Thursday, November 20, 2014
My mother dabbled at weaving for a brief period of time, as many often do. The term "Handwoven" conjures images of a quieter, more peaceful time when quality ruled the day. That imagery is not a fiction. Hand weaving is an art and hand woven textiles are precious. But weaving is a slow art and one that takes a good deal of planning and a lot of tedious work before you ever sit at your loom to actually weave. My mother skipped most of those early steps and because of her back problems I was called upon to warp her loom, a process that I found much more enjoyable than weaving.
My mother has been gone for almost 9 years and hadn't done any weaving since 1995, when my father died and she moved into an apartment.
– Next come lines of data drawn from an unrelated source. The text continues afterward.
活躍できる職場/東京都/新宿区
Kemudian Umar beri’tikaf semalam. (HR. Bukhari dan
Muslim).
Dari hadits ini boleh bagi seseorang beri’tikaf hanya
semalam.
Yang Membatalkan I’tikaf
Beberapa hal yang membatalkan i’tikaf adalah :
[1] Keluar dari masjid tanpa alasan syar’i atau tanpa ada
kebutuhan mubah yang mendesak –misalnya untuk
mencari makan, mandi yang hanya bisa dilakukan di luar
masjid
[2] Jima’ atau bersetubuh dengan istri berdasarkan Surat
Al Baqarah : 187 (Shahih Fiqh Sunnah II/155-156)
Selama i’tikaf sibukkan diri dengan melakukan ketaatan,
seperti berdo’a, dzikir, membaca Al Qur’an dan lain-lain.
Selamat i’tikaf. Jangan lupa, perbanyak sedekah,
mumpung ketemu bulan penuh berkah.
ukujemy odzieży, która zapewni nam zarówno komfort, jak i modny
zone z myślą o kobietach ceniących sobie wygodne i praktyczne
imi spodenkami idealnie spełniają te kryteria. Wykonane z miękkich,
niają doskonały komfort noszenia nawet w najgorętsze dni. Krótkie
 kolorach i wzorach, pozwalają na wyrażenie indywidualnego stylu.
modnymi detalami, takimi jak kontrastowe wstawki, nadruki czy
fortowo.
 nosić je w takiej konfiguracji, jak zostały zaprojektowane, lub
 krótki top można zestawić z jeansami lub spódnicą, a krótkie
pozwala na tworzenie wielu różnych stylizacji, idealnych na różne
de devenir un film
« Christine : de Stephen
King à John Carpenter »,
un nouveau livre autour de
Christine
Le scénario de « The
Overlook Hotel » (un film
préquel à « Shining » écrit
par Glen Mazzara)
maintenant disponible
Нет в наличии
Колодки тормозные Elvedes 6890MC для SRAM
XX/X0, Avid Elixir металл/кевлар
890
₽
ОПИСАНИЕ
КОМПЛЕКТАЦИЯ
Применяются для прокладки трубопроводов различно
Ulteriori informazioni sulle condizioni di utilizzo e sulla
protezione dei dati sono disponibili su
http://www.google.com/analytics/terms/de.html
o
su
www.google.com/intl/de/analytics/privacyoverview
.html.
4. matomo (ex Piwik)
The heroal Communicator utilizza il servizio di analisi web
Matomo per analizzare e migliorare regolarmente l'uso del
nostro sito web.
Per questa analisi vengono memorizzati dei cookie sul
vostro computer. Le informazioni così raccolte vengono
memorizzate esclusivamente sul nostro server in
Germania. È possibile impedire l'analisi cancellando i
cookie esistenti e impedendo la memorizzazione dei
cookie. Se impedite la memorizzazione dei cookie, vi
So imagine my surprise and delight when I opened this tub of yarn and found hanks of wool right off the warping board but never woven. Why, I wondered. Well, like I said, weaving takes a lot of planning and my mother was not very good at envisioning the process from raw material to finished product. She chose yarn that was simply not strong enough to use as a warp. So there it sat.
The yarn she purchased is wool and the colors are beautiful. Such a shame it was never used. I have been a spinner for about 25 years, a process that to my mind is as meditative as it is productive. I decided to join the 16 yard lengths and then ply them into a chunky yarn for my sister who is just starting on her knitting journey (and loving it!).
I began by separating the strands and tying them together and winding them into balls. There were warm and cools in the tub. I began with the cools - the blues and greys because I just like blue and grey more than pink and orange.
This process took a couple of days, working when my little grey tiger Saskia was sleeping to avoid excessive tangles from her irrepressible need to play.
Then to dust off my Schacht wheel. I honestly had not spun anything since I spun paper for the collaborative paper wearable project with Julie McLaughlin that I mentioned HERE.
I packed the balls of wound yarn into a small enough box to keep the tension tight as I pulled the strands. In hindsight I might have been wiser to have wound the strands directly onto spools but I was going to be plying 2 each of the blue and 3 of the grey and only have one spool holder with tension adjustment for 3 spools. So this box would have to do.
After the plying was complete I wound the yarn onto a niddy noddy, an amazing little tool that winds your yarn into a hank in one yard lengths.
The hanks are secured with string woven between the strands and removed from the niddy noddy. The hanks are washed and hung to dry with weights to straighten out the crimping, a result of the twisting while plying.
The result was 10 full pull skeins of my mothers yarn being used to make Christmas hats and scarves for her grandchildren. I think she would be pleased.